Bookshop Santa Cruz presents Billy Collins at UCSC on Friday.
As I sat down with a copy of Aimless Love, the new book from which poet Billy Collins will be reading at UCSC this Friday, I found myself quickly flipping through it, looking for a poem that typified his work. I was a bit hurried and unaffected as I skimmed lines about Cheerios, fish and dogs. And then, before I could even realize what happened, one poem stopped me dead in my tracks. Suddenly, tears were running down my cheeks.
This pattern—the mundane details of life giving way to the profound and moving—is truly Collins’ trademark. He says that he hopes his poems “begin in Kansas, and end in Oz.”
Collins draws his inspiration from everyday life. “It doesn’t take much—birds in a tree, sitting at a sushi bar, really anything,” Collins says of the inspiration for his poetry. His poems draw on the splendor of everyday life.
Collins has reached a popularity largely unheard of amongst poets. The New York Times called Collins “America’s favorite poet,” and he has been appointed national Poet Laureate twice. His appeal is due in part to the accessibility of his poems, and his work to move poetry back into everyday life.
“I think it is a great idea to take poetry out of the libraries, to see that it can have a life outside of the classroom, outside of the library,” he told Diane Rehm in a recent radio interview.
And to back up his reputation as “America’s favorite poet,” Collins has a robust publishing career: he has authored 10 collections of poetry, edited three anthologies and is frequently featured in top literary magazines. Aimless Love is his first anthology of new and selected poems. It includes the best poems from his previous four books, as well as 50 new poems.
Collins will be reading from this anthology, as well as answering questions and signing books at UCSC this Friday at 7pm, with tickets available through Bookshop Santa Cruz.
To get a writer as popular as Collins to read in a town as small as Santa Cruz isn’t always easy. Publishers are hesitant unless they are convinced there is a big enough audience to make it worth the author’s time.
“We had to go to New York and convince [the publishers] that we can fill the auditorium,” says Susan McCloskey, Bookshop Santa Cruz’s events coordinator.

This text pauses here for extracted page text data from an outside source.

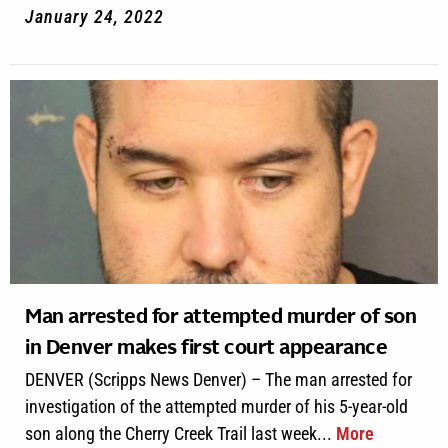
January 24, 2022
Man arrested for attempted murder of son
in Denver makes first court appearance
DENVER (Scripps News Denver) – The man arrested for
investigation of the attempted murder of his 5-year-old
son along the Cherry Creek Trail last week...
More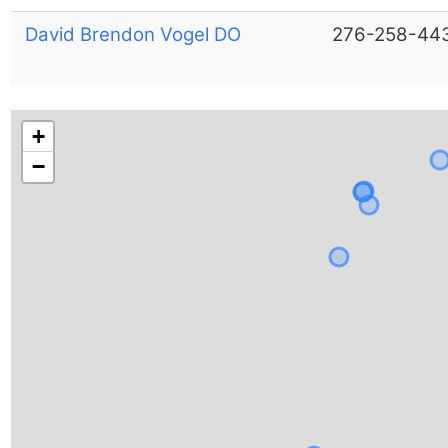
David Brendon Vogel DO
276-258-44
+
−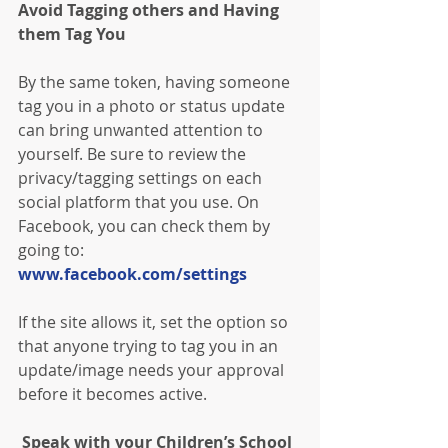
Avoid Tagging others and Having 
them Tag You
By the same token, having someone 
tag you in a photo or status update 
can bring unwanted attention to 
yourself. Be sure to review the 
privacy/tagging settings on each 
social platform that you use. On 
Facebook, you can check them by 
going to: 
www.facebook.com/settings
If the site allows it, set the option so 
that anyone trying to tag you in an 
update/image needs your approval 
before it becomes active.
 Speak with your Children’s School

Despite some publishers’ hesitations, Santa Cruzans show up. Bookshop Santa Cruz is now hosting its largest events at Santa Cruz High and UCSC, where they can accommodate more people.
One reason this area has a closer relationship to poetry than many others is that there is an organization dedicated solely to bringing poetry to the local lit scene: Poetry Santa Cruz. The group was founded over 13 years ago on the “dream of inviting poets from all around the country to read in Santa Cruz,” explains Len Anderson, one of Poetry Santa Cruz’s founders. They host dozens of poetry readings throughout the year, organize a monthly open mic and post other poetry events in the area.
Many of Santa Cruz’s own poets are published in Catamaran, the literary and arts reader based in Santa Cruz. The journal also features many nationally known poets—in fact, Collins was published in its most recent edition.
Another great opportunity to check out the local poetry scene is the weekly poetry open mic every Monday at the Tannery. “I have been pleasantly surprised at the real range of styles that are appreciated, and the diversity of poets that are reading,” says Kevin Devaney, one of the open mic founders.
Devaney is also one of the poets who can be spotted downtown with a desk and 1920s typewriter, writing poetry for donations. “We actually made enough money writing poems that way to pay for the open mic’s sound system,” he says. “Our sound system is literally made of poems.”
Billy Collins performs on Friday, Nov. 8 at 7pm at the UCSC Music Recital Hall.